Zaten Enerji Bakanı Bayraktar da SMR’da büyük bir potansiyel olduğunu ve bu yatırımlarda dikkatli hareket edilmesi gerektiğine işaret ediyor. Hata Enerji Bakanı çıtayı tam olması gereken yere koyarak, doğru teknolojiyi ile mümkünse işin sanayi yani üretim tarafında da olabilmeyi, Türkiye’ye bu teknolojiyi kazandırabilmeyi hedefliyor.
Keşke Enerji Bakanı Alpaslan Bayraktar bu fikrini hayata geçirebilse. Kendisi de kesin tarihe geçer. Ancak böyle bir adım için çoklu ihale yapılmaması ve dağınık yatırımın olmaması lazım. Bakalım Enerji Bakanı nükleer de nasıl bir yol haritası çizecek?
SMR’lar küçük ama işlevi büyük...
Küçük modüler reaktörler (SMR) 10 ile 300 megavat arasında elektrik üretiyorlar. Konvansiyonel nükleer santralin onda birine tekabül eden bu güç rakamıyla proje maliyetleri de daha rahat karşılanabilir oluyor. Güvenli ve ucuz olmaları ise bu yeni teknolojinin kısa sürede yaygınlaşacağını gösteriyor.

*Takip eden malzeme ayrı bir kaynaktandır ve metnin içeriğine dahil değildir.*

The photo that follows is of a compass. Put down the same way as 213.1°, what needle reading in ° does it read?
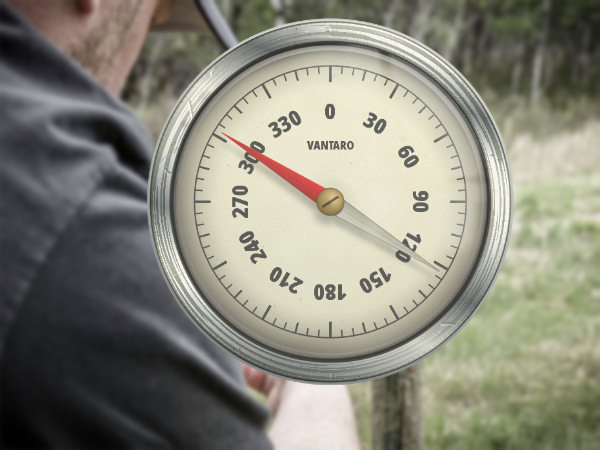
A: 302.5°
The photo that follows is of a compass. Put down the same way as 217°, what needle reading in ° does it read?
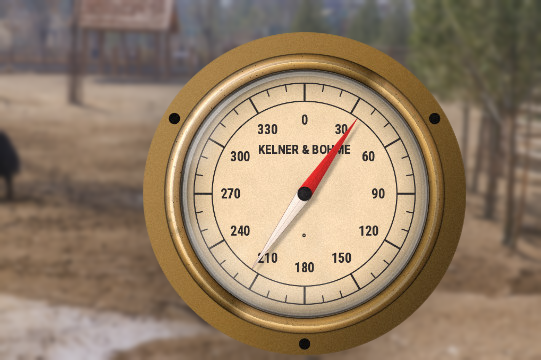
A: 35°
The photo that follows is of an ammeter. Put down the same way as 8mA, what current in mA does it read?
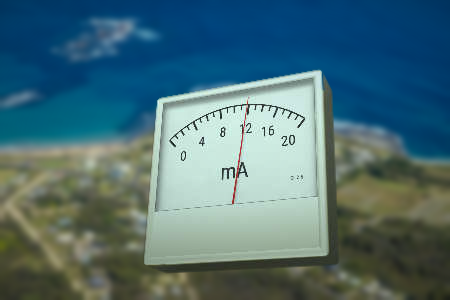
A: 12mA
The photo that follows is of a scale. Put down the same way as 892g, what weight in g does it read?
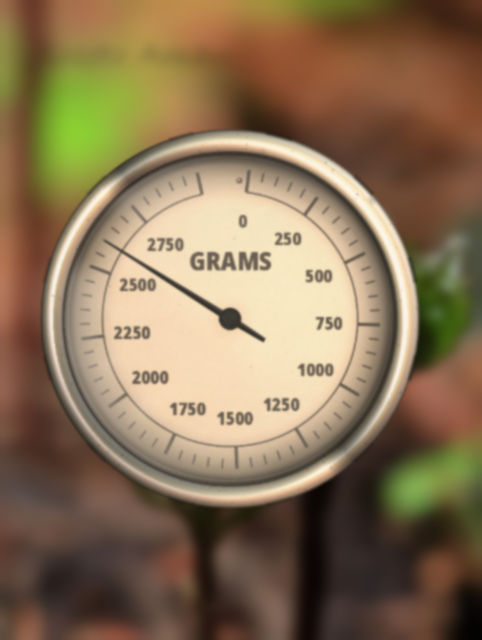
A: 2600g
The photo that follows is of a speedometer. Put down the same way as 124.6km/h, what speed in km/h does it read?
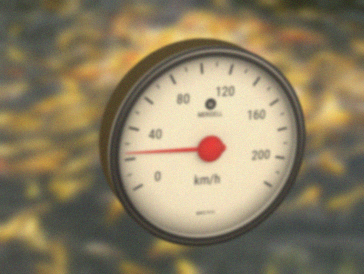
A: 25km/h
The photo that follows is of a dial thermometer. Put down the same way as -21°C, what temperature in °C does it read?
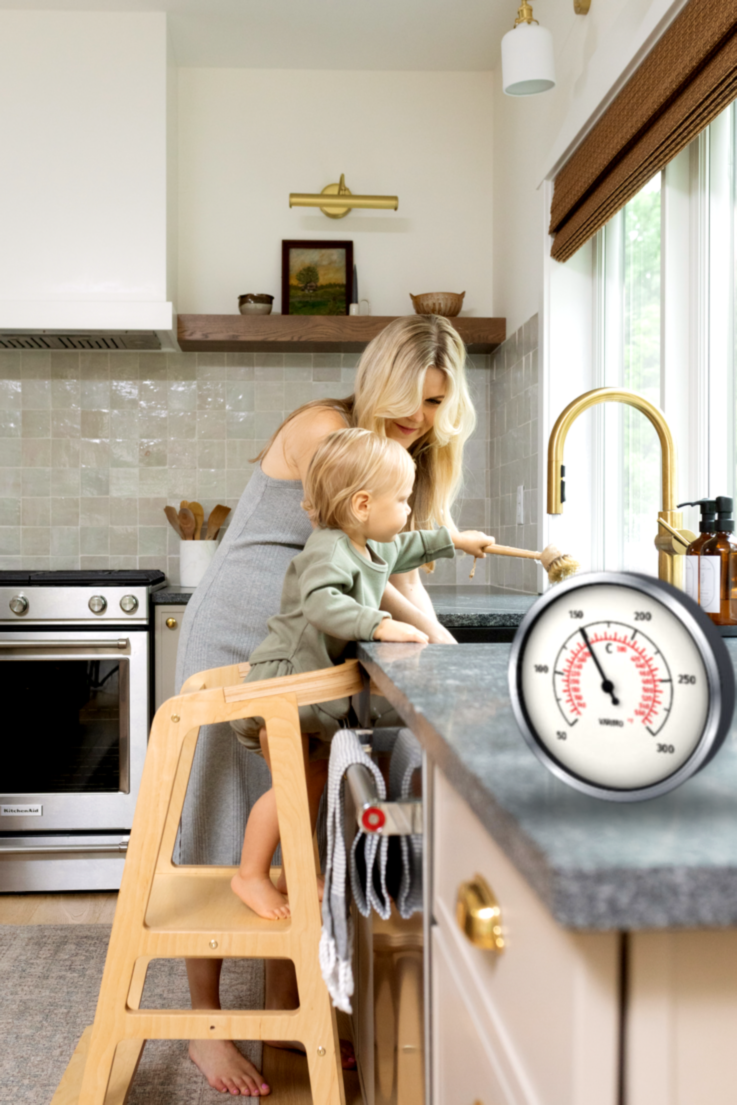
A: 150°C
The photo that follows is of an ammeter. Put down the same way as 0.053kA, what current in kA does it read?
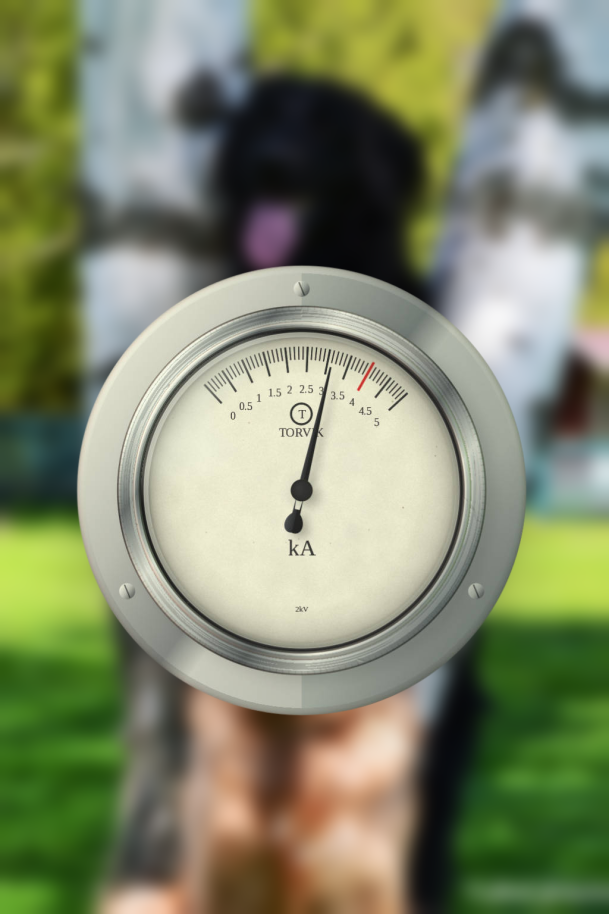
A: 3.1kA
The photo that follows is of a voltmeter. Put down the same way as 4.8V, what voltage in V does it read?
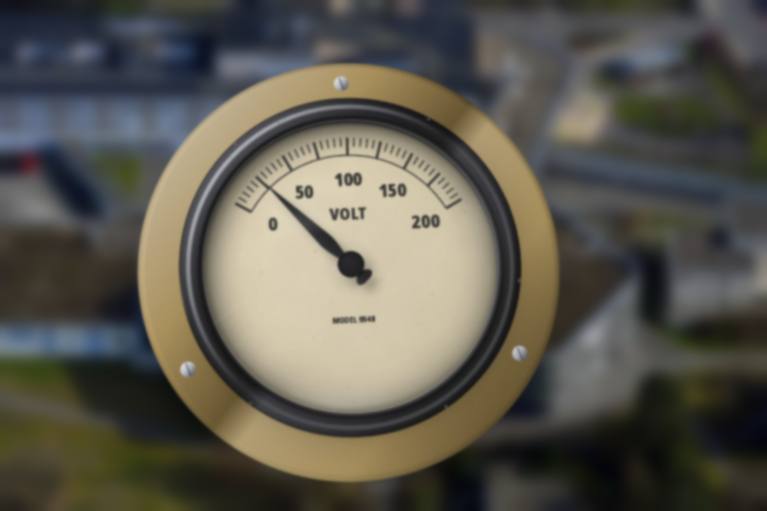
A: 25V
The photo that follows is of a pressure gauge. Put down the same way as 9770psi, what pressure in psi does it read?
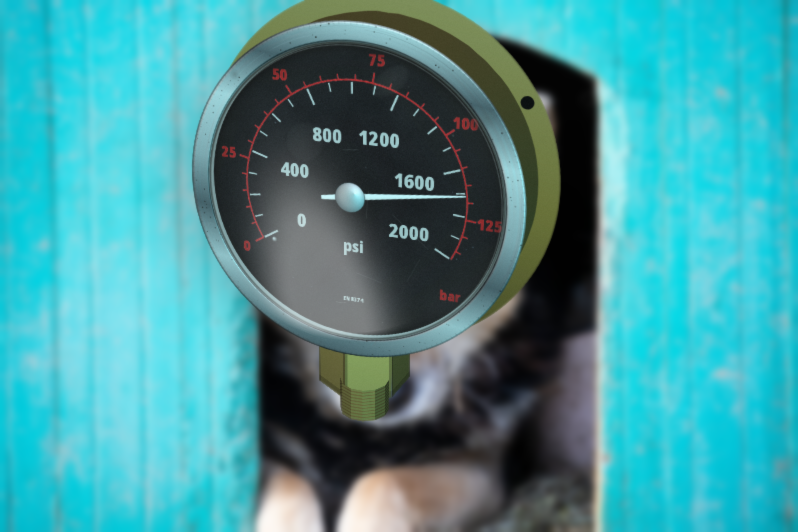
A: 1700psi
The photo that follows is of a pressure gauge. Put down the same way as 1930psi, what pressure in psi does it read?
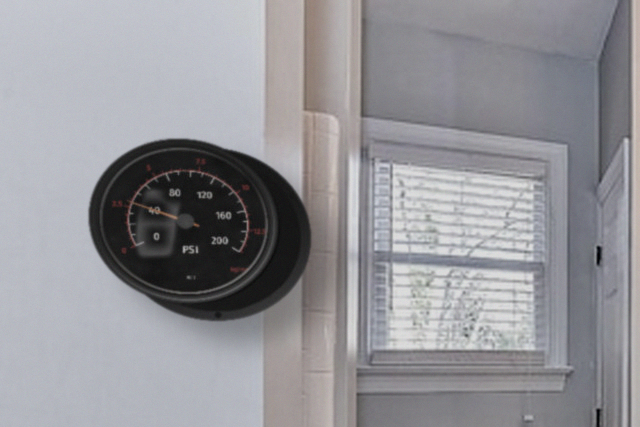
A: 40psi
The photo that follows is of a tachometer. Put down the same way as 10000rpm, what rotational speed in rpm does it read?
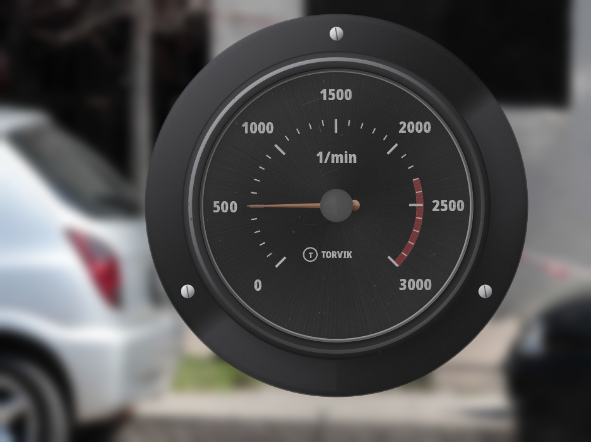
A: 500rpm
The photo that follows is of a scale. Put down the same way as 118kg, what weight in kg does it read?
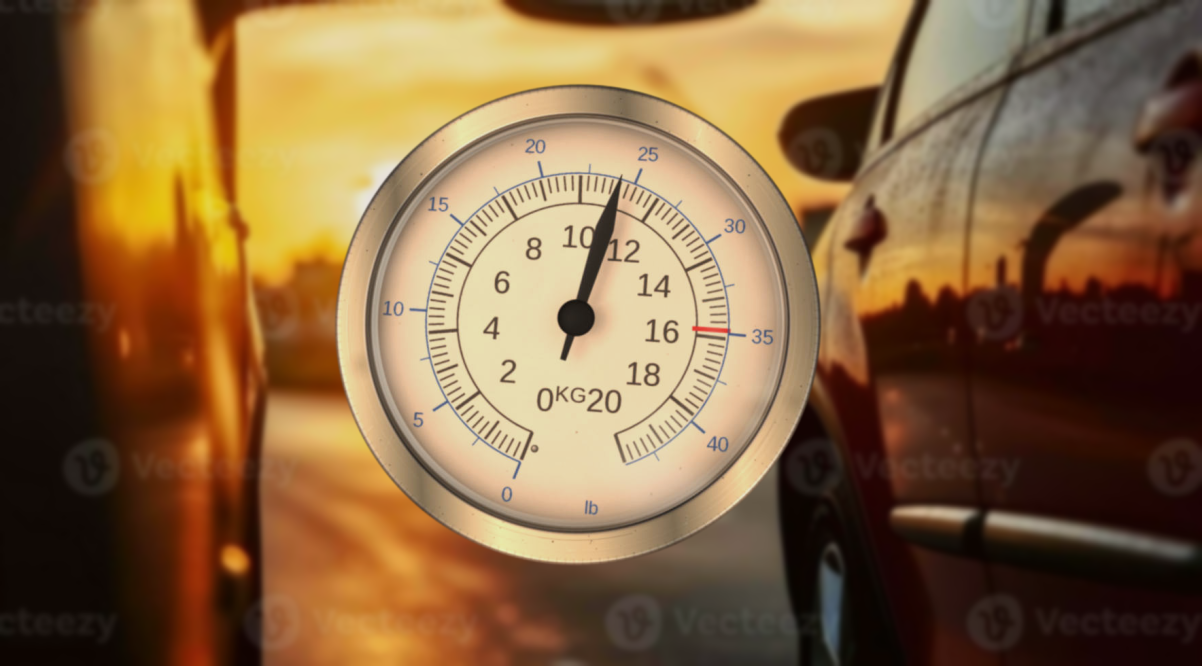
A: 11kg
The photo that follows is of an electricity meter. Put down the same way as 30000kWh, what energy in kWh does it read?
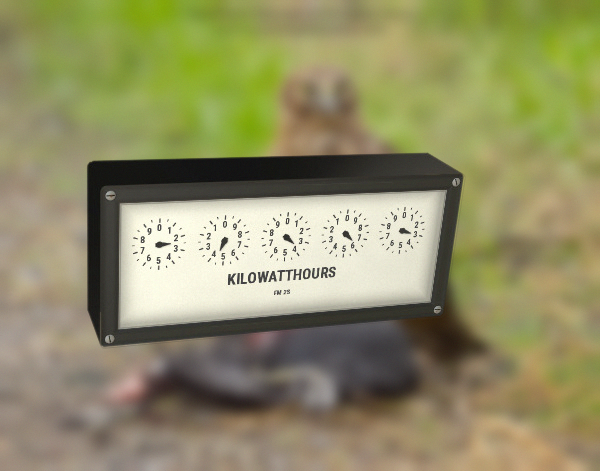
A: 24363kWh
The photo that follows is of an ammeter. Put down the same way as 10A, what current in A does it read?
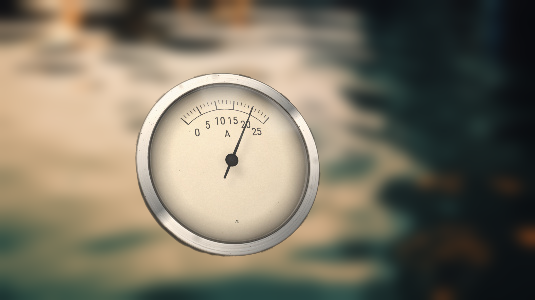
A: 20A
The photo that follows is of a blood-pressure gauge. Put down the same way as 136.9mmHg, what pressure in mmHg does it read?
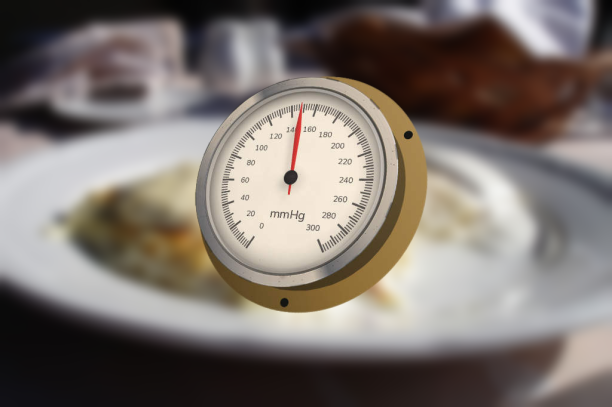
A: 150mmHg
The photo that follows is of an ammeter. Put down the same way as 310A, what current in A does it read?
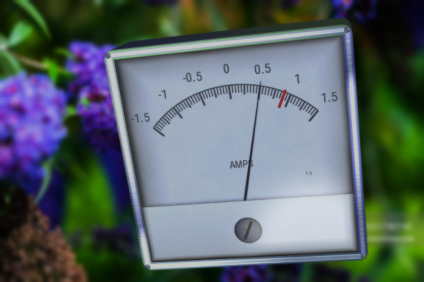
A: 0.5A
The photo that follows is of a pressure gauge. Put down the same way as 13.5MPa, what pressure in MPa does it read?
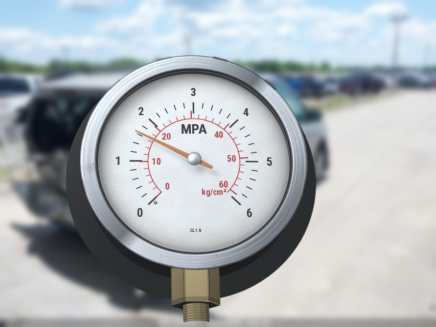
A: 1.6MPa
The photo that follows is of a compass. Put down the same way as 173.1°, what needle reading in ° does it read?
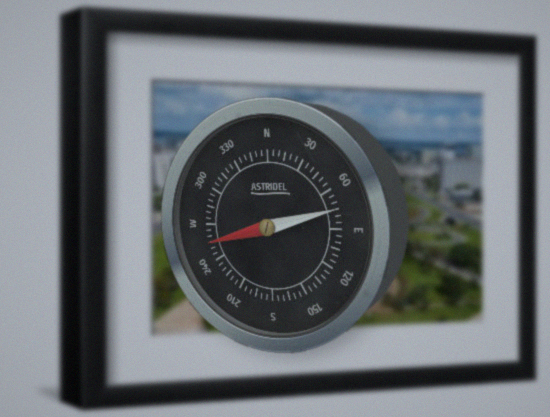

Enerji Bakanı Bayraktar geçen yıl ABD’yi ziyaret ettiğinde SMR’lar Türkiye gündemine girmiş oldu. Fakat SMR’ların en önemli bir meselesi var. Dünya genelinde düzenleyici kurumlar henüz tam bir yol haritası çizmiş değil. Dolayısıyla teknolojiyi geliştiren şirketler de hazır olabilmek için düzenleyici (regülatör) kurumların gözlerine bakıyor.
Fakat Google geçtiğimiz günlerde 6 veya 7 adet SMR yatırımı için hareket geçip, nükleer güç firması Elemental Power ile anlaşması sektörü hareketlendirdi. Çünkü artan enerji ihtiyacının karşılanabilmesi için SMR teknolojisinin ideal olduğu düşünülüyor.
Aklın yolu bir, bakalım bu yol Türkiye’den nasıl geçecek.